- Dataset entries
═══
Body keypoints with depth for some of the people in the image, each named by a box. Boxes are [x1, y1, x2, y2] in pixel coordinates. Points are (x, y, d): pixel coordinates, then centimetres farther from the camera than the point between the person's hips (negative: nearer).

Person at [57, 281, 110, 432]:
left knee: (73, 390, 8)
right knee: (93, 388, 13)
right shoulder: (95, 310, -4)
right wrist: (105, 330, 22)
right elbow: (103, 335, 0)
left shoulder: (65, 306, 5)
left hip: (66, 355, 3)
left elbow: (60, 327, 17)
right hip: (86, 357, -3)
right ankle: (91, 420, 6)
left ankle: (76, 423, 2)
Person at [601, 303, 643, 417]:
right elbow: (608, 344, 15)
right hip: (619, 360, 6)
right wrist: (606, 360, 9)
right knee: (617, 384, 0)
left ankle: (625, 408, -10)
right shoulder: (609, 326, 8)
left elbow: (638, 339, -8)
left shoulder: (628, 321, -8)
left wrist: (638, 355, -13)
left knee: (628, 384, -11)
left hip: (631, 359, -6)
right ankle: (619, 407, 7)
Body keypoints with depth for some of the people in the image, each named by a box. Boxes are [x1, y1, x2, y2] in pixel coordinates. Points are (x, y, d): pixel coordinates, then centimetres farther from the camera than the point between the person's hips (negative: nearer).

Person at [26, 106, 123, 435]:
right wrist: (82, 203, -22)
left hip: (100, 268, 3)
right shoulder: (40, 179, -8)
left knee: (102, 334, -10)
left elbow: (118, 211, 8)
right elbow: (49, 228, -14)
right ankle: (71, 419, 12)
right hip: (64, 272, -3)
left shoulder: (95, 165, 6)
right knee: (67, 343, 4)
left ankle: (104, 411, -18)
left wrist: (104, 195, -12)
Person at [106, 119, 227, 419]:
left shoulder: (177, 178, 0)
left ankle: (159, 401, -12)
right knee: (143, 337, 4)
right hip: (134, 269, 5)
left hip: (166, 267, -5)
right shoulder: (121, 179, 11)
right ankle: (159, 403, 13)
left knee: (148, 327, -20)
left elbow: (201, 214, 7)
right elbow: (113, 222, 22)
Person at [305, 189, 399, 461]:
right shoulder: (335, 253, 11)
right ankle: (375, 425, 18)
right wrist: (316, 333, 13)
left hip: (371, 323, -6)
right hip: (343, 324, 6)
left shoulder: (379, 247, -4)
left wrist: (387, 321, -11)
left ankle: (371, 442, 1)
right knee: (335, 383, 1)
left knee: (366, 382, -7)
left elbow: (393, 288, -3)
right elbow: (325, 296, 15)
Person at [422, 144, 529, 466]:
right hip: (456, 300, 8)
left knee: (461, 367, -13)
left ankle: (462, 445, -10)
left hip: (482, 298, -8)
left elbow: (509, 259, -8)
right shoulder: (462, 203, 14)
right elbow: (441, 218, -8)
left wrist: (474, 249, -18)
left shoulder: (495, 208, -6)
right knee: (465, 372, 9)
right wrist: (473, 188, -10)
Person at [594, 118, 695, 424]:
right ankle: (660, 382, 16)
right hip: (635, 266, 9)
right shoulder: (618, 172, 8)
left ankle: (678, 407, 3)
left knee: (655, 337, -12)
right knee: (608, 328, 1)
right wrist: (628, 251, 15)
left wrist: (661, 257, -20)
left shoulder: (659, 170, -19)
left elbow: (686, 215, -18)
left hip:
═══
- EXERCISE DETAILS
Every entry is to be restated word for word.

- EXPECTED ANSWER
Body keypoints with depth for some of the people in the image, each named by a box. Boxes are [x1, y1, x2, y2] in pixel coordinates. Points are (x, y, d): pixel coordinates, then centimetres farther from the camera than the point between the person's hips (negative: nearer).

Person at [57, 281, 110, 432]:
left knee: (73, 390, 8)
right knee: (93, 388, 13)
right shoulder: (95, 310, -4)
right wrist: (105, 330, 22)
right elbow: (103, 335, 0)
left shoulder: (65, 306, 5)
left hip: (66, 355, 3)
left elbow: (60, 327, 17)
right hip: (86, 357, -3)
right ankle: (91, 420, 6)
left ankle: (76, 423, 2)
Person at [601, 303, 643, 417]:
right elbow: (608, 344, 15)
right hip: (619, 360, 6)
right wrist: (606, 360, 9)
right knee: (617, 384, 0)
left ankle: (625, 408, -10)
right shoulder: (609, 326, 8)
left elbow: (638, 339, -8)
left shoulder: (628, 321, -8)
left wrist: (638, 355, -13)
left knee: (628, 384, -11)
left hip: (631, 359, -6)
right ankle: (619, 407, 7)
Body keypoints with depth for some of the people in the image, each named by a box. Boxes are [x1, y1, x2, y2] in pixel coordinates. Points are (x, y, d): pixel coordinates, then centimetres farther from the camera than the point between the person's hips (negative: nearer).

Person at [26, 106, 123, 435]:
right wrist: (82, 203, -22)
left hip: (100, 268, 3)
right shoulder: (40, 179, -8)
left knee: (102, 334, -10)
left elbow: (118, 211, 8)
right elbow: (49, 228, -14)
right ankle: (71, 419, 12)
right hip: (64, 272, -3)
left shoulder: (95, 165, 6)
right knee: (67, 343, 4)
left ankle: (104, 411, -18)
left wrist: (104, 195, -12)
Person at [106, 119, 227, 419]:
left shoulder: (177, 178, 0)
left ankle: (159, 401, -12)
right knee: (143, 337, 4)
right hip: (134, 269, 5)
left hip: (166, 267, -5)
right shoulder: (121, 179, 11)
right ankle: (159, 403, 13)
left knee: (148, 327, -20)
left elbow: (201, 214, 7)
right elbow: (113, 222, 22)
Person at [305, 189, 399, 461]:
right shoulder: (335, 253, 11)
right ankle: (375, 425, 18)
right wrist: (316, 333, 13)
left hip: (371, 323, -6)
right hip: (343, 324, 6)
left shoulder: (379, 247, -4)
left wrist: (387, 321, -11)
left ankle: (371, 442, 1)
right knee: (335, 383, 1)
left knee: (366, 382, -7)
left elbow: (393, 288, -3)
right elbow: (325, 296, 15)
Person at [422, 144, 529, 466]:
right hip: (456, 300, 8)
left knee: (461, 367, -13)
left ankle: (462, 445, -10)
left hip: (482, 298, -8)
left elbow: (509, 259, -8)
right shoulder: (462, 203, 14)
right elbow: (441, 218, -8)
left wrist: (474, 249, -18)
left shoulder: (495, 208, -6)
right knee: (465, 372, 9)
right wrist: (473, 188, -10)
Person at [594, 118, 695, 424]:
right ankle: (660, 382, 16)
right hip: (635, 266, 9)
right shoulder: (618, 172, 8)
left ankle: (678, 407, 3)
left knee: (655, 337, -12)
right knee: (608, 328, 1)
right wrist: (628, 251, 15)
left wrist: (661, 257, -20)
left shoulder: (659, 170, -19)
left elbow: (686, 215, -18)
left hip:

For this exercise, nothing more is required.